TEXT SEGMENT:
-=-=-

January 26, 2007 - 11:48 am

President Bush used his bully pulpit last Tuesday to call, for the umpteenth consecutive year, for the development of alternative fuel for our cars. Last time around he was all high on hydrogen cars. This time it’s ethanol. I suppose I should be pleased that he’s at least tackling a technology that exists: Hydrogen cars are a decade or more from mass production, while ethanol already serves as a fuel additive. But corn-based ethanol requires more energy to produce , from seed to fuel, than we get out of it. And Bush did not discuss at all the idea of lowering tariffs on Brazilian ethanol, which is made more cheaply from sugar cane (the energy potential of sugar is much higher than corn). A cynical man might say the president’s constantly shifting alternative energy target of is designed to delay and confuse the development of anything useful so we still need to use energy from oil and natural gas.

-=-=-

TASK: List every fuel or energy source that the piece on Bush's alternative fuel call names, leaving out the crops ethanol is made from.

-=-=-

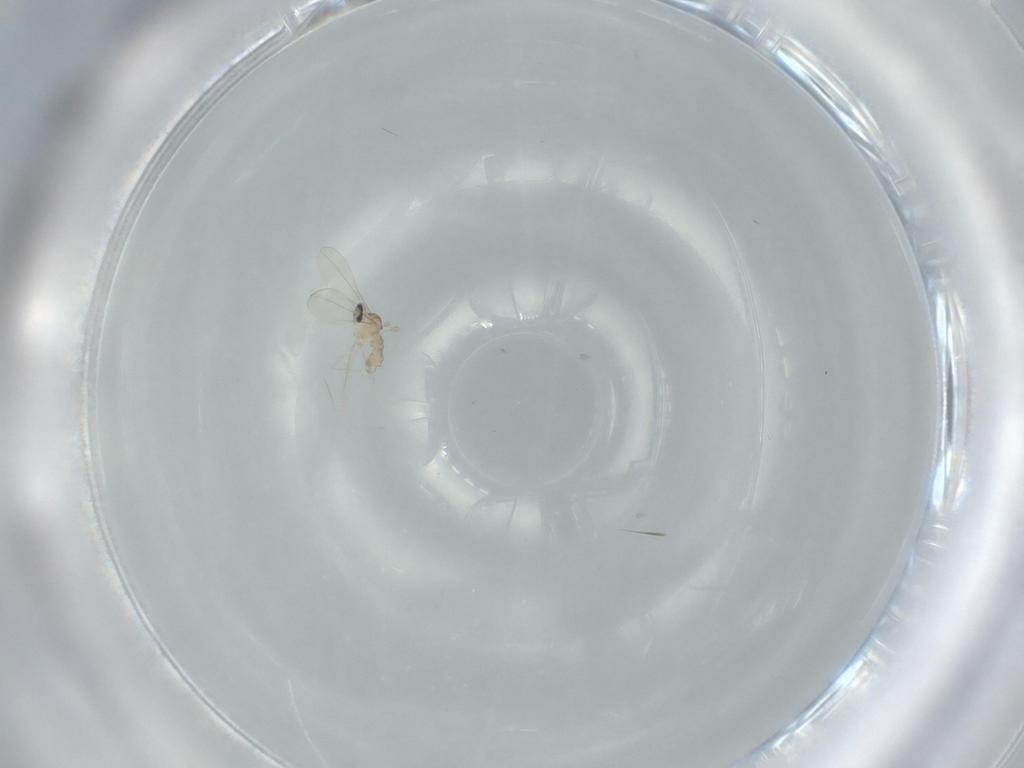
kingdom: Animalia
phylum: Arthropoda
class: Insecta
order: Diptera
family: Cecidomyiidae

-=-=-

EXERCISE SOLUTION: Hydrogen, ethanol, oil, natural gas